A conifer plantation in Wentwood Forest

Wentwood Forest lies a few miles east of Newport, between the historical Roman town of Caerleon and the former Norman stronghold of Chepstow. Today Wentwood is the biggest woodland in southeast Wales and an anchor point for the proposed National Forest of Wales.

So, it made sense to begin my walking adventure here – mapping an imaginary route for the new National Forest. In fact, Wentwood Forest is part of the largest area of ancient woodland anywhere in Wales with a recorded history spanning over 1000 years – though there have been woods covering the area for many thousands more.

Its current parameters constitute just one small part of a vast ancient forest that once covered the land between the rivers Usk and Wye – a forest that was home to some of Wales’ earliest citizens – the Silurian Celts and their fabled mystical leaders, the Druids.

We know very little about how the Silures and their Druid caste lived. One of the only remaining legacies are the many burial mounds, cairns and standing stones dating back to the period when the Druids would have held sway over the Celtic communities.

An easy walk through Wentwood Forest

Before setting off through the forest I decided to climb nearby Gray Hill. It might well have been one of the most important Druidic sites in Wales. On its southern slope is a jagged set of standing stones that, according to antiquarians could be older than Stonehenge.

Today the stone circle is in serious disrepair and most of the stones are no longer standing. However, one famous local writer/historian had no doubt about Gray Hill’s spiritual importance.

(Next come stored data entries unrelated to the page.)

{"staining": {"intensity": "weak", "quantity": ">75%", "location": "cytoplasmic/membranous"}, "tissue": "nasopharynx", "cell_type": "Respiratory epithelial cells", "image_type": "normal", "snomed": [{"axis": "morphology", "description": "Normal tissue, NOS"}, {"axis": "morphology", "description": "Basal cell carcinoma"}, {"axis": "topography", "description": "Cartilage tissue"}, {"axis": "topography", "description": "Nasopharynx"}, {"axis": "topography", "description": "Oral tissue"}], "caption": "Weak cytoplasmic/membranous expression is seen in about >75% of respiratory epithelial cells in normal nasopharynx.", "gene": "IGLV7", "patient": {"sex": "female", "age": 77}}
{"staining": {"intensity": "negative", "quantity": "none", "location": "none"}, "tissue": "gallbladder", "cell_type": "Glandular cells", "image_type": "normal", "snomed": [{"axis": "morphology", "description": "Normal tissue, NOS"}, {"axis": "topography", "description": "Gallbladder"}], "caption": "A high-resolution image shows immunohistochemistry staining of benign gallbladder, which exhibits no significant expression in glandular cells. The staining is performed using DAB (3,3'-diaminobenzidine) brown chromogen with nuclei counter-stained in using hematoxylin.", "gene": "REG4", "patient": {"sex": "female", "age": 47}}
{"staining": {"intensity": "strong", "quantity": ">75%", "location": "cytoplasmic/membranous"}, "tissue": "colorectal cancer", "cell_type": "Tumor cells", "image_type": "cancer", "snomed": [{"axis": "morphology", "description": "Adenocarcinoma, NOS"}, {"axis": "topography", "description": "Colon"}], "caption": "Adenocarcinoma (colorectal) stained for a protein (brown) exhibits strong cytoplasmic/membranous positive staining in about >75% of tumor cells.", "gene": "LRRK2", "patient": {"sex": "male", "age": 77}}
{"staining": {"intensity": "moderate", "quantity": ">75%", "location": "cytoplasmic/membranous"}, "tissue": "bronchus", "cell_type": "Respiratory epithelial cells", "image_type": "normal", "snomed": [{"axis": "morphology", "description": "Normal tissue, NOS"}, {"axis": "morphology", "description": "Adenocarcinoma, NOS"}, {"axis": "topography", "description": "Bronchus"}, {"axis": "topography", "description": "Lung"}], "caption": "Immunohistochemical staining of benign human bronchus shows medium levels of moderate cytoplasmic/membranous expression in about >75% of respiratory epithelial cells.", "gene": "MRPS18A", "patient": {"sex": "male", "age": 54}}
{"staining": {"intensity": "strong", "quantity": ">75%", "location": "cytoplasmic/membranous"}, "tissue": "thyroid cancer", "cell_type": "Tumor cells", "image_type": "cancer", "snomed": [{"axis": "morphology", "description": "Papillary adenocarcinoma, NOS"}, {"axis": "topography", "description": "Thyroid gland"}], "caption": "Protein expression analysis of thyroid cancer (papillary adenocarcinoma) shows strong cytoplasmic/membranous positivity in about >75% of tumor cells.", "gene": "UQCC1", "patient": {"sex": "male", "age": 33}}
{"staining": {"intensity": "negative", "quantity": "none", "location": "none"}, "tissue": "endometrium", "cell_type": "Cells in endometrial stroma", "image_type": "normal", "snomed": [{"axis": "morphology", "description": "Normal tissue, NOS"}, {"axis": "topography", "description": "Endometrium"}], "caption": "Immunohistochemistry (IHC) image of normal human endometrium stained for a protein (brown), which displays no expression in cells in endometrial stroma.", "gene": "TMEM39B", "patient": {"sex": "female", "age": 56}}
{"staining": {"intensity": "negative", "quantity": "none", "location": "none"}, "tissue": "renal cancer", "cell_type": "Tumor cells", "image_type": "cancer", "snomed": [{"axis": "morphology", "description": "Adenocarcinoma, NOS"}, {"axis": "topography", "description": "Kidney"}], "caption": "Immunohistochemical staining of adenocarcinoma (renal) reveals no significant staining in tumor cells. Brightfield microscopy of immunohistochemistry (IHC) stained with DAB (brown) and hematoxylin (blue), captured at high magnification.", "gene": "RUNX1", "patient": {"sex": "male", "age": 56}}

His name was Fred Hando. From the 1920s until his death in 1970 Hando wrote more than 800 articles and several books about the history and folklore of this corner of Wales. He was fascinated by the stone circles, positing”

That the two stones inside the circle aligned to the spring solstice and claimed (completely without evidence of course): “when the ancient observers saw their stones in line with these horizon sunrises and sunsets they were able to advise their agricultural tribesmen what the seasons were. Such knowledge was power!”

Who knows quite how important Gray Hill was to the Druids. What I can tell you is that, today, it offers amazing views of the Severn estuary and the coastline running down from the Severn Bridge all the way to Newport, including the full expanse of the Gwent Levels and even the iconic transporter bridge that towers above Newport docks.

From Gray Hill I wandered east through the forest trails towards Curley Oak. This tree is the oldest in Wentwood. It is estimated to be more than 1000 years old and sits in a part of the forest that feels truly ancient.

Today, much of what we associate with Druids is the stuff of Celtic legends. The main reason we know so little is the lack of a paper trail. The Druids didn’t write down any of their philosophy, teachings or culture – apparently not because they couldn’t write but because they believed that learning through an oral tradition would both create the highest standards of knowledge and also stop that knowledge falling into the hands of their enemies. Indeed, scholars have speculated that it took between 12 and 20 years of study to attain the highest level of Druidic learning – much the way shamans today in the Amazon learn the ways of the forest and continue to pass it down through generations.

Curley Oak

What is clear from the earliest descriptions of these important people is a very strong connection to nature, the forests and one species of tree in particular – the oak. Greek scholars in the 2nd century BC first mention them and, later, Roman writers including Strabo and Pliny the Elder believed the name Druid was derived from the Greek word for oak – drus. Later Celtic etymologists reasoned that the word Druid actually meant oak knowledge. (You can learn more in the Reading List.)

Today, the trees that would have known the Druids’ secrets are long gone but in this old oak section of Wentwood, at least, you sense that the spirit of the forest is still alive.